● **What you are asked to do**: Which lines of the data hold the word "process"? Copy all of them.

● **Data supplied**:
'''

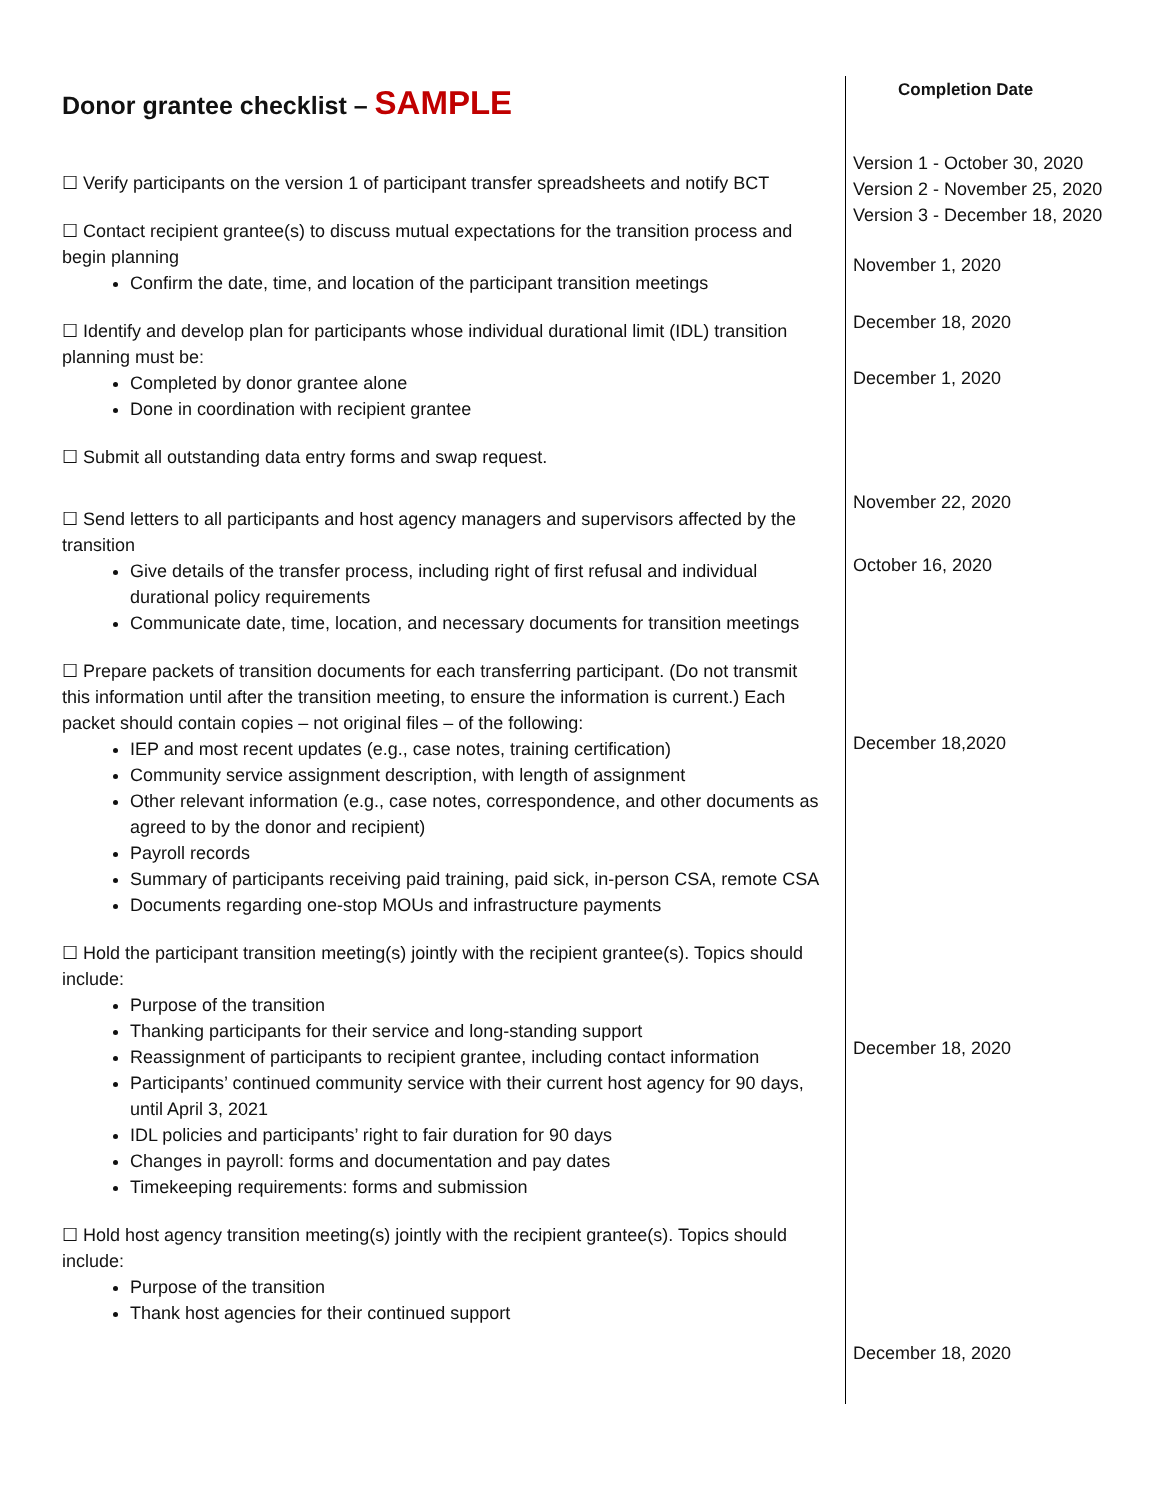Donor grantee checklist – SAMPLE
Completion Date
☐ Verify participants on the version 1 of participant transfer spreadsheets and notify BCT
☐ Contact recipient grantee(s) to discuss mutual expectations for the transition process and begin planning
Confirm the date, time, and location of the participant transition meetings
☐ Identify and develop plan for participants whose individual durational limit (IDL) transition planning must be:
Completed by donor grantee alone
Done in coordination with recipient grantee
☐ Submit all outstanding data entry forms and swap request.
☐ Send letters to all participants and host agency managers and supervisors affected by the transition
Give details of the transfer process, including right of first refusal and individual durational policy requirements
Communicate date, time, location, and necessary documents for transition meetings
☐ Prepare packets of transition documents for each transferring participant. (Do not transmit this information until after the transition meeting, to ensure the information is current.) Each packet should contain copies – not original files – of the following:
IEP and most recent updates (e.g., case notes, training certification)
Community service assignment description, with length of assignment
Other relevant information (e.g., case notes, correspondence, and other documents as agreed to by the donor and recipient)
Payroll records
Summary of participants receiving paid training, paid sick, in-person CSA, remote CSA
Documents regarding one-stop MOUs and infrastructure payments
☐ Hold the participant transition meeting(s) jointly with the recipient grantee(s). Topics should include:
Purpose of the transition
Thanking participants for their service and long-standing support
Reassignment of participants to recipient grantee, including contact information
Participants’ continued community service with their current host agency for 90 days, until April 3, 2021
IDL policies and participants’ right to fair duration for 90 days
Changes in payroll: forms and documentation and pay dates
Timekeeping requirements: forms and submission
☐ Hold host agency transition meeting(s) jointly with the recipient grantee(s). Topics should include:
Purpose of the transition
Thank host agencies for their continued support
Version 1 - October 30, 2020
Version 2 - November 25, 2020
Version 3 - December 18, 2020
November 1, 2020
December 18, 2020
December 1, 2020
November 22, 2020
October 16, 2020
December 18,2020
December 18, 2020
December 18, 2020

'''

● **Your response**:
☐ Contact recipient grantee(s) to discuss mutual expectations for the transition process and begin planning
Give details of the transfer process, including right of first refusal and individual durational policy requirements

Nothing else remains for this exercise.